Adebayo greets all of the guests, who are largely housing insecure or unhoused, by name, and offers them coffee and donuts. 

Only two or three guests shower every time Neighborhood Well operates. But 15 to 20 people consistently spend their Saturdays there, Adebayo said. Sitting together under the tent, the neighbors say Neighborhood Well is a social club. Elizabeth Johnson comes every week, though she has never used the shower. To her, it’s somewhere to go to that feels safe and gets her out of the house, something she feels is beneficial to her overall health. 

“I keep coming back to meet friends and get treats,” she said. 
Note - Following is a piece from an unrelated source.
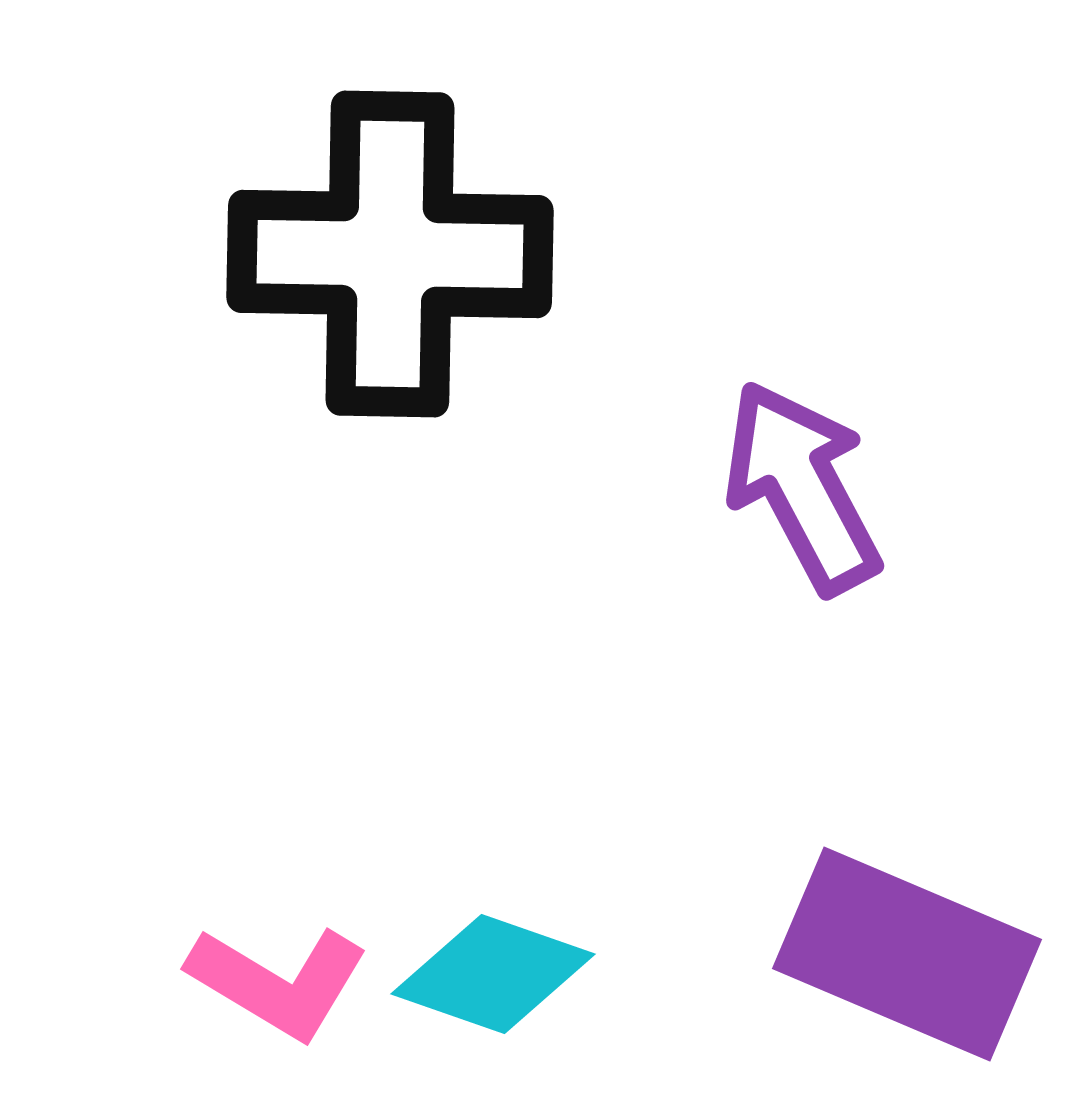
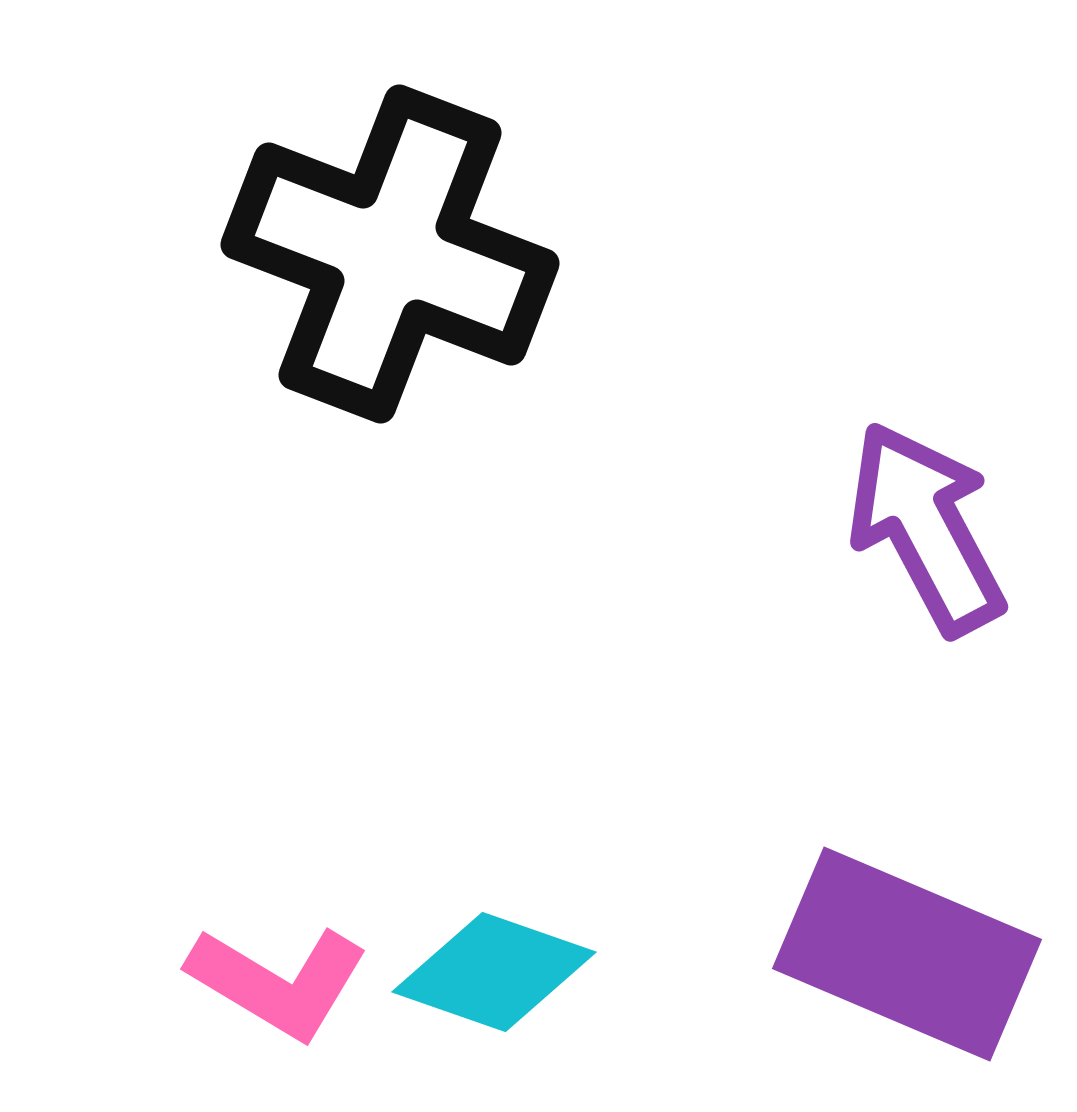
black cross: rotated 20 degrees clockwise
purple arrow: moved 124 px right, 41 px down
cyan diamond: moved 1 px right, 2 px up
Cheryl Heir heard about Neighborhood Well through a woman in her building and has been coming consistently ever since. She told Street Sense Neighborhood Well has been a helpful community support since her mother died due to COVID-19. Like Johnson, it gets her out of the house and among friends. 

People who used the shower at Neighborhood Well declined to speak to Street Sense, due to privacy concerns. 

Since Adebayo and Beverly began operations, they’ve only missed two days of service: September 23, the day of tropical storm Ophelia. 

Even though Adebayo and her team couldn’t operate the shower during Ophelia in September, they came to the site and found one of their neighbors waiting for them. He told them he knew they’d be out there so he needed to get up and make sure it was worth it. “Our neighbors are there for us as much as we’re there for them,” said Adebayo. 

The first two years of service brought many lessons, including when the team realized that on freezing cold days they couldn’t offer showers, because the hose froze. For that reason, Adebayo says she plans on completely halting winter operations after November. 

But Neighborhood Well will still be active. They hope to expand into D.C. and are currently looking a space where they can cultivate the kind of community that makes their work so special. Beverly said they are in discussion with several potential services and hope to be in the city sometime next year. 

“We just want to meet people where they are and fill the gap,” she said.